Идя на редколлегию, я не знал, какого мнения Твардовский о моей повести, да и в редакции никто не знал – ему дали верстку буквально дня два назад, он читал ее на даче… А чтобы поменьше нервничать и отвлечься, перед редколлегией я печатал фотографии, завесив окна дома, – снимки новогоднего праздника в одном из детских садов. Нервничал не от встречи – нервничал потому, что решалась судьба повести, прочтения которой ждал так долго. Публикация уже не рассказа, а целой повести, да еще столь «острой» по тем временам, автоматически сделала бы меня уже писателем признанным, известным: естественно, прием в Союз Писателей (а это по тем временам многое значило); естественно, гонорар и возможность заниматься своим делом спокойно какое-то время («Путешествие» я написал, но задуман и уже начат был роман «Пациенты»). К тому же публикация еще чего-нибудь из уже написанного…

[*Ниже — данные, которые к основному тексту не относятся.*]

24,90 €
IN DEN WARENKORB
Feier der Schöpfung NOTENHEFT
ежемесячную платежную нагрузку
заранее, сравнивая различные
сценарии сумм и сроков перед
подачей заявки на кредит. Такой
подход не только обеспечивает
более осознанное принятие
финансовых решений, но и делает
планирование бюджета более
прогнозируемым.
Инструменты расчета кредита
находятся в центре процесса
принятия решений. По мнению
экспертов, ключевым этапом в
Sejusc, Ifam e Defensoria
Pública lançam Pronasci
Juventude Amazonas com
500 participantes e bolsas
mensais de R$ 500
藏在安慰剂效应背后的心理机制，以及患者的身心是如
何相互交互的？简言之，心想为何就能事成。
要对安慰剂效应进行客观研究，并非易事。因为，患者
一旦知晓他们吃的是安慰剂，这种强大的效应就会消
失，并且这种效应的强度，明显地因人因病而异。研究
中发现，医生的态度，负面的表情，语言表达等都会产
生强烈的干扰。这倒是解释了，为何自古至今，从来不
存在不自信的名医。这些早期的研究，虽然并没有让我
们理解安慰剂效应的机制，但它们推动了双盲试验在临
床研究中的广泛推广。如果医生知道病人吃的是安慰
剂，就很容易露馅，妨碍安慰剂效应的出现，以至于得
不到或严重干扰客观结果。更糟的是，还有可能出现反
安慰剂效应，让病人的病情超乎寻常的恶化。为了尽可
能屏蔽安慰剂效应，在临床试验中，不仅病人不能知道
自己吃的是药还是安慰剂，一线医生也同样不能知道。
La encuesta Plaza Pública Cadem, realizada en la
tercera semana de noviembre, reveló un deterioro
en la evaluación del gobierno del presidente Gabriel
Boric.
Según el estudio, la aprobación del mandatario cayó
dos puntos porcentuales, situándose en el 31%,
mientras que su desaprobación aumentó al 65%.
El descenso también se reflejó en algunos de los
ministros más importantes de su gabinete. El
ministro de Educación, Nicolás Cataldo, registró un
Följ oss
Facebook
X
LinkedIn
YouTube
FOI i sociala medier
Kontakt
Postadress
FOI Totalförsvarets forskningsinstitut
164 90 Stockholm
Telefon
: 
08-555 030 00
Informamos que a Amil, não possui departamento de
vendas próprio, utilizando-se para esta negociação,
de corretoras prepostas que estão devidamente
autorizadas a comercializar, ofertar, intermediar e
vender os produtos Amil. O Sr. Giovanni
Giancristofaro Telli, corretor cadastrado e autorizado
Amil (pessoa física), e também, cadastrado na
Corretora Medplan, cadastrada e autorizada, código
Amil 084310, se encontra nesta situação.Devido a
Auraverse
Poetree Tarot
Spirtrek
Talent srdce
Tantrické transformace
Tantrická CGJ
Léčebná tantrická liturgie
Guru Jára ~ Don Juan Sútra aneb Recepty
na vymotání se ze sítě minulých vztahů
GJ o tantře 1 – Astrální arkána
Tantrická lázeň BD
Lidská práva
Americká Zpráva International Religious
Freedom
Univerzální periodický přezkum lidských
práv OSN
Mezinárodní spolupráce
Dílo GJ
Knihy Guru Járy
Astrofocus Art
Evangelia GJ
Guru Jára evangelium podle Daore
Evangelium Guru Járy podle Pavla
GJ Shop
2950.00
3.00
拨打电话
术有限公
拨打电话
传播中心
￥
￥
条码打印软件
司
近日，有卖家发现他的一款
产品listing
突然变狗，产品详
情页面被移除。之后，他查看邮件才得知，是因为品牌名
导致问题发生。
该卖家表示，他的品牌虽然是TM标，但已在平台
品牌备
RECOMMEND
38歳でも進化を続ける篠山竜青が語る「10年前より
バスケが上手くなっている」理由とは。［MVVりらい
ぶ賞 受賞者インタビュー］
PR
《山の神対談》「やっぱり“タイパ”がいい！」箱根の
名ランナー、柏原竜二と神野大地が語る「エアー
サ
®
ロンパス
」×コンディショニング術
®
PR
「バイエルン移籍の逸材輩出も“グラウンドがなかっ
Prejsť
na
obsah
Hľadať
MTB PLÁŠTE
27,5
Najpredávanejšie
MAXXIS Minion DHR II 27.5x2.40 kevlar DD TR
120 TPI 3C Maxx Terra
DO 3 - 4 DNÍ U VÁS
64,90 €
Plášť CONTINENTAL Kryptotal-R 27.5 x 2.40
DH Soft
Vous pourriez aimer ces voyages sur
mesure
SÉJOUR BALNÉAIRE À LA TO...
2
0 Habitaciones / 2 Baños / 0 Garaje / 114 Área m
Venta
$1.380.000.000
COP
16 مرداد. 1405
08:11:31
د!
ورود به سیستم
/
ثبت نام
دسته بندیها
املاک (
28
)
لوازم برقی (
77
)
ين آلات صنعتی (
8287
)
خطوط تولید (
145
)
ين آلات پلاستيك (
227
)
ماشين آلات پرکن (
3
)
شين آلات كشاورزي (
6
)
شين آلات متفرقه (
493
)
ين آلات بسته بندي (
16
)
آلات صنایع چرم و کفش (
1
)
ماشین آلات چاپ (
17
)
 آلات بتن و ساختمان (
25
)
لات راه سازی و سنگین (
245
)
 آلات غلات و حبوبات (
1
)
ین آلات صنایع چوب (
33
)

Что мне сразу не понравилось, когда еще только вошел в редакцию, – обстановка явного ажиотажа, вздрюченности сотрудников. Не понравилось не из-за себя, не понравилось вообще. Терпеть не могу такой истеричности – это же признак ничтожества, рабства. Что он, Твардовский, не человек, что ли? И еще. Ведь вся редколлегия, собственно, была посвящена, как мне сказали, исключительно судьбе моей повести. Но на меня никто и внимания не обратил. Ждали самого Твардовского, а я кто такой? Вот скажет Твардовский, что хорошо – тогда внимание и обратят, а пока что я ничего еще не заслужил.
Совсем отвратительной показалась мне реакция на меня секретарши Твардовского – не помню, как ее звали. Средних лет, довольно импозантная женщина, культурная на вид (да ведь какую попало он бы в секретарши не взял, я думаю), она этак свысока глянула и изрекла:
– Что, поджилки трясутся? Молодой автор, понятно, естественно…
То есть, мол, пришла мошка этакая на встречу с гигантом, поджилки должны трястись, а то как же! Так во всяком случае это звучало, хотя поджилки у меня вовсе и не тряслись. И такая значимость была в ее взгляде, словах, я чуть не выругался. А хотелось. Причем обязательно матом.
Тучи над Твардовским в то время сгущались – цензура ЦК все чаще снимала уже набранные и поставленные в номера журнала вещи, кремлевским старцам надоело терпеть этот очаг вольномыслия, да и Солженицына трудно им было простить – его имя ведь все громче звучало за рубежом. А тут еще и Чехословакия… Ходили слухи, что Твардовский пьет, хотя пока что с цензурой упорно воюет. Каким он выглядит? Разумеется, было весьма интересно… Но – тем более! – ажиотаж в редакции мне не нравился: как же любят у нас все навешивать на одного человека! Ну, Твардовский и Твардовский. А вы что? Твардовский один не может, его поддерживать надо, но если вы такие ничтожества, то какая от вас поддержка? Отвратительно!
И вот словно ветром подуло, слух прошел: приехал! Все направились в его кабинет. Все – это человек 6-7, включая Инну Борисову, Анну Самойловну Берзер, заведующего отделом прозы, двух заместителей Главного и меня. Только-только вошли, и тут в дверях появился Твардовский.
Крупный, энергичный, он быстро вошел, тотчас обвел всех своими ярко-голубыми, показавшимися мне очень чистыми – отнюдь не затуманенными алкоголем, чего можно было все-таки ожидать, – глазами. Пожал руки мужчинам – ладонь его была энергичная крепкая, что мне сразу очень понравилось.
– Это автор? – обращаясь ко всем, глядя на меня.